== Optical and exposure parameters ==

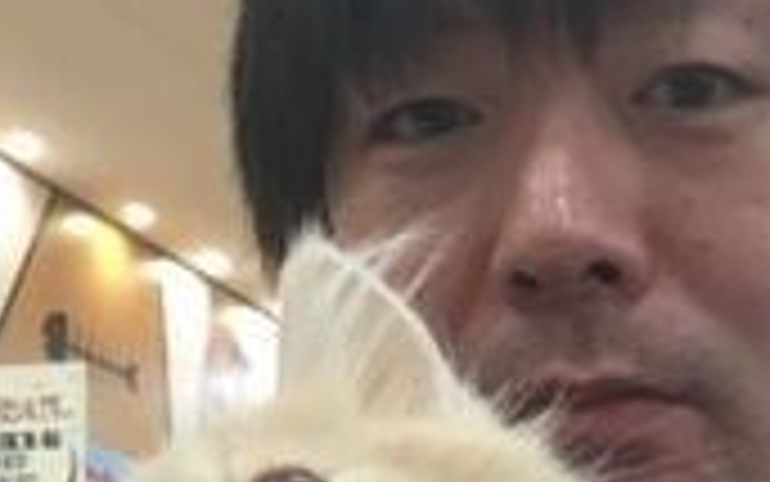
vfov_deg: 10.8
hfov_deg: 17.9
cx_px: 684
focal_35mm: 115
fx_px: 2414
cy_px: 793
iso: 80
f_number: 2.4
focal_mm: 3.3
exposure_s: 1/33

== What needs to be done ==
Could you set down every record above exactly as written, leaving out the pictures?

== Expected answer ==
vfov_deg: 10.8
hfov_deg: 17.9
cx_px: 684
focal_35mm: 115
fx_px: 2414
cy_px: 793
iso: 80
f_number: 2.4
focal_mm: 3.3
exposure_s: 1/33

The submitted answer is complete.